§ **练习任务 1**:
根据原始文档回答下面三个小问题:
(a) 部署时用的是哪种账户?
(b) 执行 pyflink 任务时报错说找不到哪个变量?
(c) 这个问题最后是怎么解决的?

§ **原始文档**:
┄┄┄┄┄┄┄┄┄┄┄┄┄┄┄┄┄┄┄┄
(本文不定期更新)
目录
二、指定虚拟python环境的python类型任务的执行时环境变量问题
一、租户问题
本人使用环境是大家分别使用自己账户登录跳板机,然后共同使用同一个服务器linux账户进行工作,所以不涉及多个linux用户的切换问题(即dolphinscheduler的多租户)。但是共用账户本身没有root权限,需要找运维申请,但是权限时间有限。故在部署的时候就不使用root权限账户,而直接使用共用账户部署。然后下载源码后,将涉及“sudo -u”相关的命令注释掉或者改写,从而实现正常使用。
二、指定虚拟python环境的python类型任务的执行时环境变量问题
因为某些特殊任务需要使用虚拟python环境,独立进行worker分组,并指定该环境为dolphinscheduler-env.sh的PYTHON_HOME。但是在执行的时候,出现了报错:
找不到JAVA_HOME,这个是使用pyflink的时候,由pyflink在创建执行环境的时候报的错:
s_env = StreamExecutionEnvironment.get_execution_environment()
将该代码注释掉,加入代码:
import os
print('os的环境变量有:',os.system('env'))
查看到该次执行的JAVA_HOME为空:
但是dolphinscheduler-env.sh命名设置了JAVA_HOME,重启worker-server也不生效。
最终解决:设置该用户的环境变量(修改全局环境变量有风险,只修改该用户的即可)
┄┄┄┄┄┄┄┄┄┄┄┄┄┄┄┄┄┄┄┄
§ **提取信息**:
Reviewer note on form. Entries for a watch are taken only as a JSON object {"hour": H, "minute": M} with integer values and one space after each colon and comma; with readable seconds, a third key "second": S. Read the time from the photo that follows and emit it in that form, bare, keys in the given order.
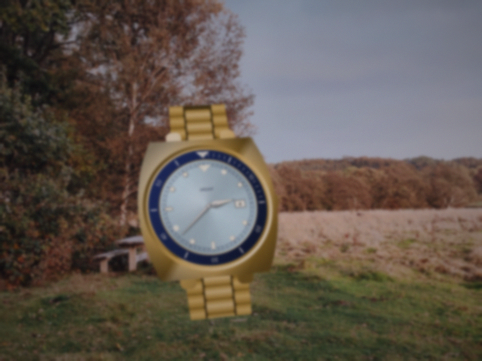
{"hour": 2, "minute": 38}
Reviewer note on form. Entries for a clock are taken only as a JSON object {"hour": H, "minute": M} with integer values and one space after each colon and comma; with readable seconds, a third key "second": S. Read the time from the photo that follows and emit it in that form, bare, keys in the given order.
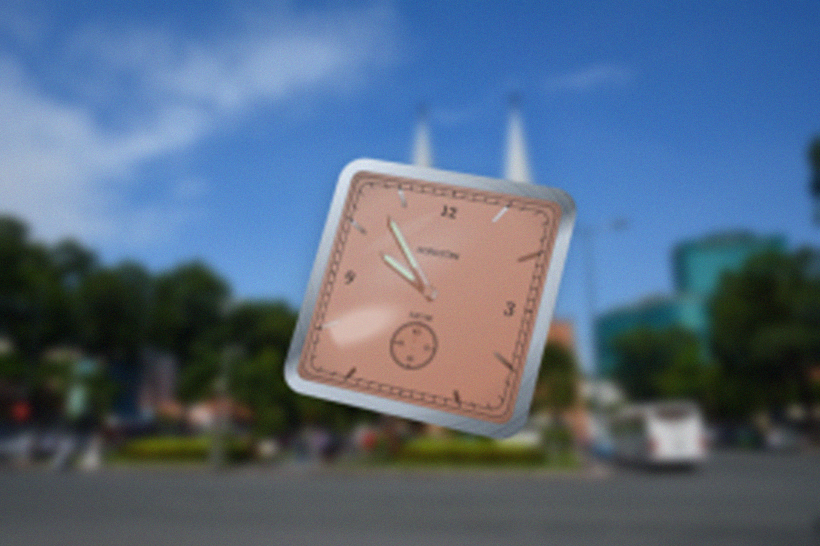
{"hour": 9, "minute": 53}
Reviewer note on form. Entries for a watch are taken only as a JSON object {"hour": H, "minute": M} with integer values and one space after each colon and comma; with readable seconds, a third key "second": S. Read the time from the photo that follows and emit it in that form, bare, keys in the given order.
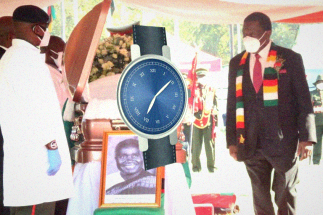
{"hour": 7, "minute": 9}
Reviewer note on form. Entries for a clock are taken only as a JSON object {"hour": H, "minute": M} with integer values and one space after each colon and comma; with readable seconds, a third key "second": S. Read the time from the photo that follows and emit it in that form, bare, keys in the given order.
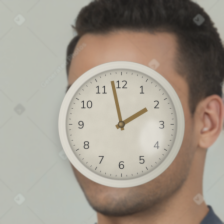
{"hour": 1, "minute": 58}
┄┄┄┄┄┄┄┄┄┄┄┄┄┄┄┄┄┄┄┄
§ **练习任务 2**: 把整份清单重新写一遍,每处“Reviewer note”都换成“Editor note”,其他地方保持不变,图片不用写进答案。

§ **最终答案 1**:
(a) 直接用共用账户部署,没有用有 root 权限的账户。
(b) JAVA_HOME。
(c) 设置该用户的环境变量,只改这个用户的,不改全局环境变量。

§ **最终答案 2**:
Editor note on form. Entries for a watch are taken only as a JSON object {"hour": H, "minute": M} with integer values and one space after each colon and comma; with readable seconds, a third key "second": S. Read the time from the photo that follows and emit it in that form, bare, keys in the given order.
{"hour": 2, "minute": 38}
Editor note on form. Entries for a clock are taken only as a JSON object {"hour": H, "minute": M} with integer values and one space after each colon and comma; with readable seconds, a third key "second": S. Read the time from the photo that follows and emit it in that form, bare, keys in the given order.
{"hour": 9, "minute": 53}
Editor note on form. Entries for a watch are taken only as a JSON object {"hour": H, "minute": M} with integer values and one space after each colon and comma; with readable seconds, a third key "second": S. Read the time from the photo that follows and emit it in that form, bare, keys in the given order.
{"hour": 7, "minute": 9}
Editor note on form. Entries for a clock are taken only as a JSON object {"hour": H, "minute": M} with integer values and one space after each colon and comma; with readable seconds, a third key "second": S. Read the time from the photo that follows and emit it in that form, bare, keys in the given order.
{"hour": 1, "minute": 58}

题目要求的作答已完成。